=== Begin Enclosure ===

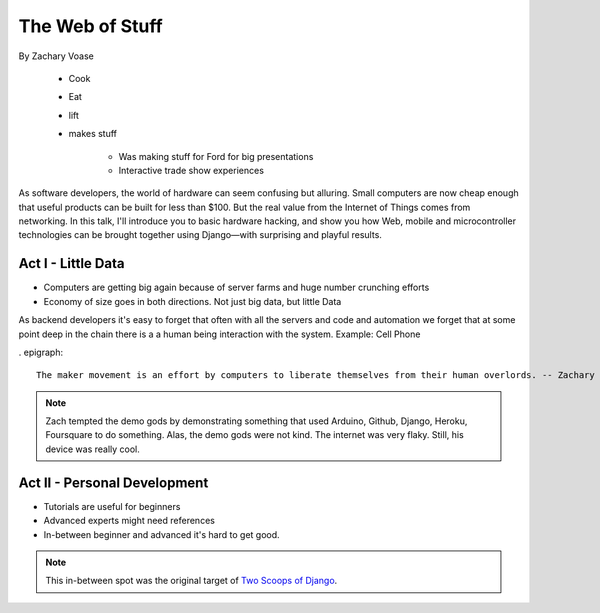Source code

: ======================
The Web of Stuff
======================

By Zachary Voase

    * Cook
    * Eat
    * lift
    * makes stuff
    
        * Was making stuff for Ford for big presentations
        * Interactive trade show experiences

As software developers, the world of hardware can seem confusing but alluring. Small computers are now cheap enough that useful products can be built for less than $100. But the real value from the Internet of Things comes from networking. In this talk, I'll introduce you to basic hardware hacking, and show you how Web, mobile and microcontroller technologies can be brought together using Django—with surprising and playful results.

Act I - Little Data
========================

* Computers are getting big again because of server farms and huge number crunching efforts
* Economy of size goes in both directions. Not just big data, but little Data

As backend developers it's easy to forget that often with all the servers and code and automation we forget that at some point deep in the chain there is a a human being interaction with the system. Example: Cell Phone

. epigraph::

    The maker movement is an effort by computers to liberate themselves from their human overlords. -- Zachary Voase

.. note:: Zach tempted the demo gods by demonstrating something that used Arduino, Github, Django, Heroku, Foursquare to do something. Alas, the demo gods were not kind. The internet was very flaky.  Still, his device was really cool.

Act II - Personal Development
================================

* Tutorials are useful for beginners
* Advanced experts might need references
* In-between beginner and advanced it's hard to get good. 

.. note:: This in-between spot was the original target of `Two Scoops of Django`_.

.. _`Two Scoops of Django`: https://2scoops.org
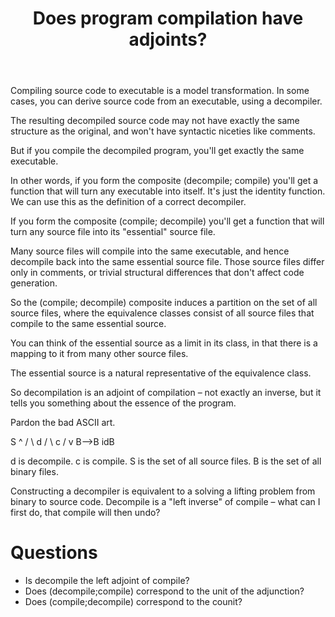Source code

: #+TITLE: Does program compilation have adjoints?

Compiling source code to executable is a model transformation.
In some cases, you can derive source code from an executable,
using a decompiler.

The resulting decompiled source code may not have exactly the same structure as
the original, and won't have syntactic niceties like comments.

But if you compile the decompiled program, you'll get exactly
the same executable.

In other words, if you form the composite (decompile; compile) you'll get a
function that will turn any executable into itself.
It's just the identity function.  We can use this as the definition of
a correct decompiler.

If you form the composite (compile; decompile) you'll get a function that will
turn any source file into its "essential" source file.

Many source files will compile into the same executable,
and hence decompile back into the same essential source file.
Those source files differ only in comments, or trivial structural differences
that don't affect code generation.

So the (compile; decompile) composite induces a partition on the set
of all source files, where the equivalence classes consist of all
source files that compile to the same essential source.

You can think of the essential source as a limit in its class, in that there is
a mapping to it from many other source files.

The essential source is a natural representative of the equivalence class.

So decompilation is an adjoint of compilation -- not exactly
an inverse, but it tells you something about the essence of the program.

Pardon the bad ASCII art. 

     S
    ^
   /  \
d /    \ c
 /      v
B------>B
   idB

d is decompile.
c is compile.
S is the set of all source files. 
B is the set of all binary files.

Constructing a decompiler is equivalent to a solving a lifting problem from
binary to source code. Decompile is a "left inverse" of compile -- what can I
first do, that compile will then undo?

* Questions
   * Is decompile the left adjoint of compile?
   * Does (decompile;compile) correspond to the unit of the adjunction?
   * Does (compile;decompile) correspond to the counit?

=== End Enclosure ===

◆ Aim of the exercise ◆
Only the pictures may be dropped when you copy the data above; everything else stays exact.

◆ Reply ◆
Source code

: ======================
The Web of Stuff
======================

By Zachary Voase

    * Cook
    * Eat
    * lift
    * makes stuff
    
        * Was making stuff for Ford for big presentations
        * Interactive trade show experiences

As software developers, the world of hardware can seem confusing but alluring. Small computers are now cheap enough that useful products can be built for less than $100. But the real value from the Internet of Things comes from networking. In this talk, I'll introduce you to basic hardware hacking, and show you how Web, mobile and microcontroller technologies can be brought together using Django—with surprising and playful results.

Act I - Little Data
========================

* Computers are getting big again because of server farms and huge number crunching efforts
* Economy of size goes in both directions. Not just big data, but little Data

As backend developers it's easy to forget that often with all the servers and code and automation we forget that at some point deep in the chain there is a a human being interaction with the system. Example: Cell Phone

. epigraph::

    The maker movement is an effort by computers to liberate themselves from their human overlords. -- Zachary Voase

.. note:: Zach tempted the demo gods by demonstrating something that used Arduino, Github, Django, Heroku, Foursquare to do something. Alas, the demo gods were not kind. The internet was very flaky.  Still, his device was really cool.

Act II - Personal Development
================================

* Tutorials are useful for beginners
* Advanced experts might need references
* In-between beginner and advanced it's hard to get good. 

.. note:: This in-between spot was the original target of `Two Scoops of Django`_.

.. _`Two Scoops of Django`: https://2scoops.org
Source code

: #+TITLE: Does program compilation have adjoints?

Compiling source code to executable is a model transformation.
In some cases, you can derive source code from an executable,
using a decompiler.

The resulting decompiled source code may not have exactly the same structure as
the original, and won't have syntactic niceties like comments.

But if you compile the decompiled program, you'll get exactly
the same executable.

In other words, if you form the composite (decompile; compile) you'll get a
function that will turn any executable into itself.
It's just the identity function.  We can use this as the definition of
a correct decompiler.

If you form the composite (compile; decompile) you'll get a function that will
turn any source file into its "essential" source file.

Many source files will compile into the same executable,
and hence decompile back into the same essential source file.
Those source files differ only in comments, or trivial structural differences
that don't affect code generation.

So the (compile; decompile) composite induces a partition on the set
of all source files, where the equivalence classes consist of all
source files that compile to the same essential source.

You can think of the essential source as a limit in its class, in that there is
a mapping to it from many other source files.

The essential source is a natural representative of the equivalence class.

So decompilation is an adjoint of compilation -- not exactly
an inverse, but it tells you something about the essence of the program.

Pardon the bad ASCII art. 

     S
    ^
   /  \
d /    \ c
 /      v
B------>B
   idB

d is decompile.
c is compile.
S is the set of all source files. 
B is the set of all binary files.

Constructing a decompiler is equivalent to a solving a lifting problem from
binary to source code. Decompile is a "left inverse" of compile -- what can I
first do, that compile will then undo?

* Questions
   * Is decompile the left adjoint of compile?
   * Does (decompile;compile) correspond to the unit of the adjunction?
   * Does (compile;decompile) correspond to the counit?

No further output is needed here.